The competition is about predicting the probabilities of more than 150,000 match outcomes using each team’s recent sequence of 10 matches. Your goal is to create the best prediction model. Predicting the result of a game stays an open challenge. We also added the performance of the bookmaker as a benchmark, turning their odds into probabilities. This way, the competitors are literally competing with the bookies.
Data science has been around in football for over a decade now. Today’s algorithms focus on event detection, player style, team analysis, and more to predict the results of a match. Predicting matches is a challenge. To be fair, that makes Football predictions and football itself (or sports in general) fun!
Predicting the outcome of a match is mostly (definitely not only) dependent on the current form of each team. Besides the form of the teams, you will have to consider home advantage, head-to-head records, injuries and suspensions, tactics, playing style, the importance of the match for each side, odds, and many other things. A prediction model can help make predicting a match easier.
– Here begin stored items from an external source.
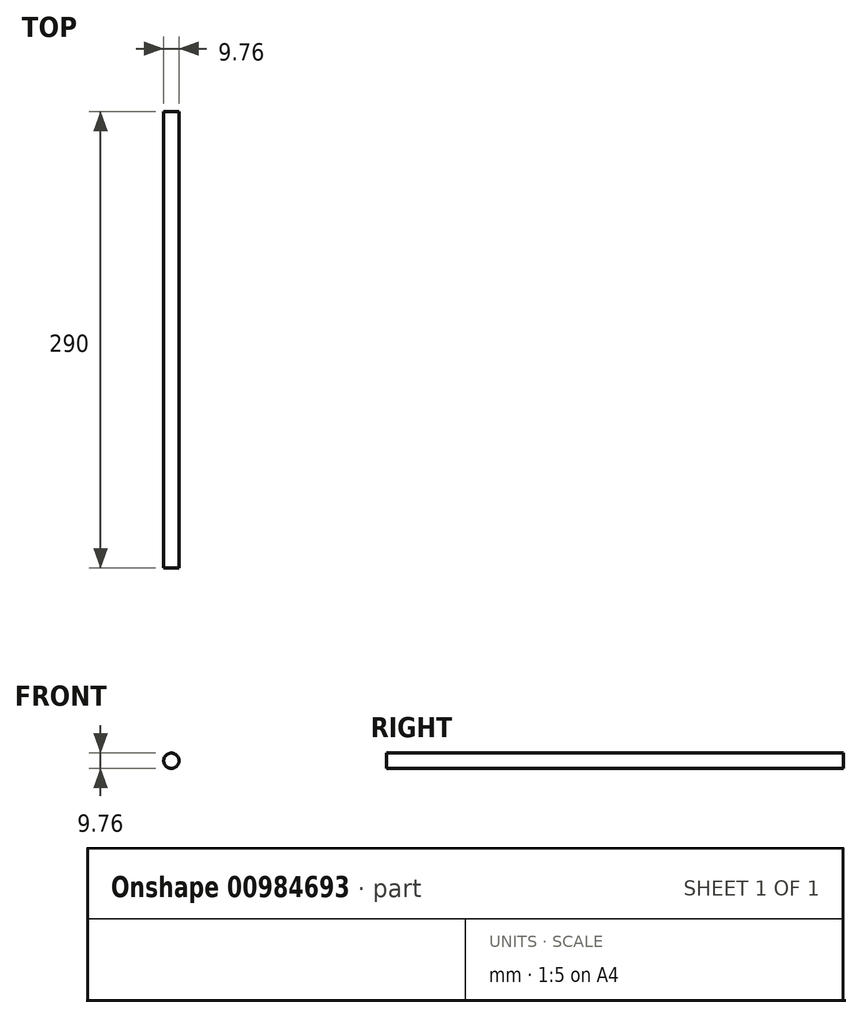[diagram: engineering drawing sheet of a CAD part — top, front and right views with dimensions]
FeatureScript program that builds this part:
annotation { "Feature Type Name" : "Feature", "Feature Type Description" : "" }
export const myFeature = defineFeature(function(context is Context, id is Id, definition is map)
    precondition{}
    {
        {
            var Q0;
            Q0=qCreatedBy(makeId("Front.planeOp"),FACE);
            var sketch = newSketch(context, id + "F0", { "sketchPlane" : qUnion([Q0])});
            skCircle(sketch, "E0", {"center": v(0, 0) * mm, "radius": 4.88 * mm});
            skSolve(sketch);
        }
        {
            var Q0;
            Q0=makeQuery(id+"F0.imprint","IMPRINT",FACE,{"disambiguationData":[TD([[makeQuery(id+"F0.imprint","IMPRINT",EDGE,{"derivedFrom":sQuery(id+"F0.wireOp",EDGE,"E0")}),1.0]])]});
            extrude(context, id + "F1", {"entities" : qUnion([Q0]), "depth" : 290 * mm, "offsetDistance" : 25 * mm});
        }
    });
Here is a little background information on the competition we launched on Kaggle.
How did the competition begin?
Octosports and Sportmonks wanted to give their customers the opportunity to play with the data and build a model in a competitive environment. This way, the community was able to battle each other. Over 382 teams participated and competed with each other and the bookies.
Which skills were needed?
The teams should be able to code in Python. Besides that, dealing with heterogenous and missing data is a big thing. Another roadblock was the imbalanced and noisy classes. Finally, the teams needed to use advanced machine learning techniques like sequence learning, neural networks, and more. The data set contained more than 150000 historical world football matches from 2019 to 2021, with more than 860 leagues and 9500 teams.
What did the winner use?
The winners used TensorFlow with LSTM models to try and beat the bookies and win the competition.
How to score points?
The points were calculated on the probabilities quality measure. The evaluation metric for this competition is a multinomial (log loss). This way, we measured and calculated everything fairly for all participants. The leaderboards can still be found on Kaggle.
Kaggle award
With over 382 teams participating (2,529 entries) and many different ideas and models, the competition was a big success. Kaggle loved the competition and awarded us with a prize. We became the winner of the ‘March 2022 best competition award’.
Up for the challenge?
Lastly, the competition is still accessible, and anyone can try to build a model with the data at hand. We dare you.